The army had volunteer bomb disposal squads who would be called to de-fuse any unexploded bomb as soon as it was found. The disposal engineer was generally an officer whose job was indicated by a badge on his arm depicting a red bomb. These men performed a dangerous job and many were killed. They and the pathfinder pilots of the bomber squadrons were our heroes. Not all delayed action bombs were found in time and on one memorable morning we were showered with great fragments from someone鈥檚 rock garden that had harboured the offending bomb overnight. None of the larger blocks hit our house but neighbours had as many as seven lumps come crashing through. One or two houses had to be demolished but nobody was hurt. If the building inspectors thought the house could be saved, crews of men would arrive and throw tarpaulins over damaged roofs and nail tarpaper over broken windows until permanent repairs could be made, which in many cases would not be until after the war.

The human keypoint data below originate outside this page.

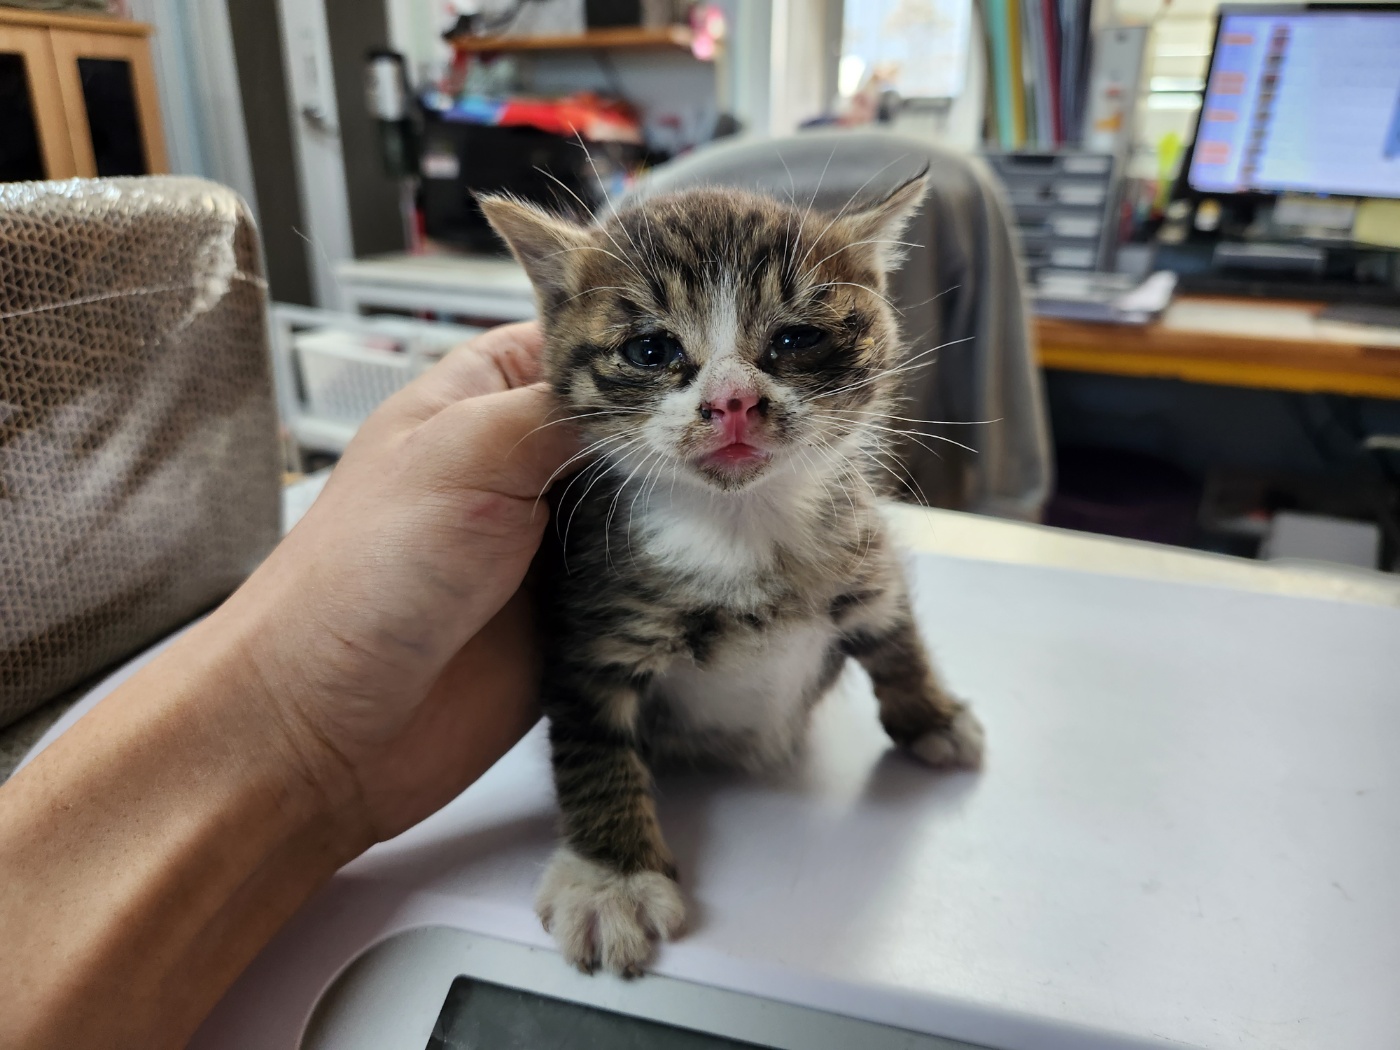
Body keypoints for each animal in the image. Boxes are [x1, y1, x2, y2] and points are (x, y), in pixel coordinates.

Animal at [481, 175, 985, 980]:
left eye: (796, 338)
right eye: (650, 348)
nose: (733, 400)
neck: (741, 529)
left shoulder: (862, 549)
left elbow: (896, 633)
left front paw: (930, 715)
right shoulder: (587, 622)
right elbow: (592, 747)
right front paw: (612, 879)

By August 1940, France had capitulated and Britain was on its own. Now they had occupied France and the Low Countries, the Germans were much closer to Britain so could reach us with ease by bomber. Everyone expected the Germans to attempt a landing before the end of summer but to our surprise it never came. All they did was bomb the British airfields where fighter aircraft were stationed. Years later we were to learn that this strategy by the Germans resulted from a difference of opinion within their High Command. The military wanted to press on while they had the advantage and invade Britain in what would almost certainly have proved successful. Hitler was more cautious. At this time, the German army could have over-run Britain with ease but Hitler listened to Herman Goering who was a fighter ace in the previous war and now was in charge of the Luftwaffe. Goering wanted to bring Britain to its knees by air power alone. Hitler went with Goering in what must be classed as the major mistake of the war.

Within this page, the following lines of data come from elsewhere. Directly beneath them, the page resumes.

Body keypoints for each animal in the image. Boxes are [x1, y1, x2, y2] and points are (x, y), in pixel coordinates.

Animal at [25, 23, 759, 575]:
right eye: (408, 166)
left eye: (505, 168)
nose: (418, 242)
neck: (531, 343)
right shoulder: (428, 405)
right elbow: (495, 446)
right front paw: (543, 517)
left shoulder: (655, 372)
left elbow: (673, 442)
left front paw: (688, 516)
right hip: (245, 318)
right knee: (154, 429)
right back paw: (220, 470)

In the meantime, suitable precautions were taken in Britain to make such an invasion as difficult as possible. Any foreshore considered suitable for beaching landing barges was quickly fortified with rows of concrete cubes designed to keep tanks at bay. Little cement forts, or pillboxes, were constructed all over the country at strategic points, many of which remain to this day. Slots were cut in the roads into which iron rails were to be set in such a way as to jam the tracks of enemy tanks should there be an invasion.

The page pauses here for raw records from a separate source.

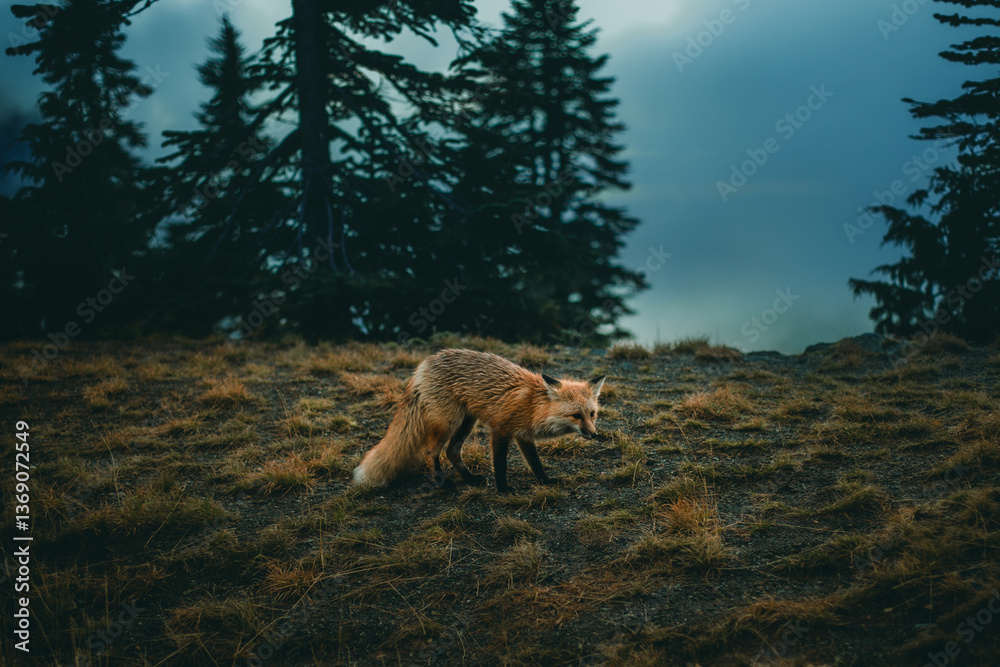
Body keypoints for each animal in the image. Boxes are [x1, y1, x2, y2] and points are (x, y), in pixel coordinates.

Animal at [352, 348, 606, 494]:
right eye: (576, 416)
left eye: (592, 414)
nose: (595, 434)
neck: (533, 405)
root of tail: (423, 366)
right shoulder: (501, 429)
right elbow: (500, 464)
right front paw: (503, 490)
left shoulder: (523, 435)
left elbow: (535, 463)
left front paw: (545, 481)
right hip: (449, 422)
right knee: (430, 451)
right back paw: (443, 482)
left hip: (467, 422)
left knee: (452, 451)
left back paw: (470, 479)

The Germans had used big gliders to great effect to land troops throughout the Low Countries and later for the invasion of Crete. To prevent these from landing safely in England, telegraph poles were erected in the middle of all fields thought large enough for gliders to land on. To delay any invader, convenient trees were felled across the roads, a steel pin was driven into the stump, a hole bored through the lower end of the tree trunk that was then set on the pin. The top of the tree was cut at a suitable point and a cartwheel attached to it. In the event of an invasion, these trees were to be wheeled across the roads to slow down enemy troops.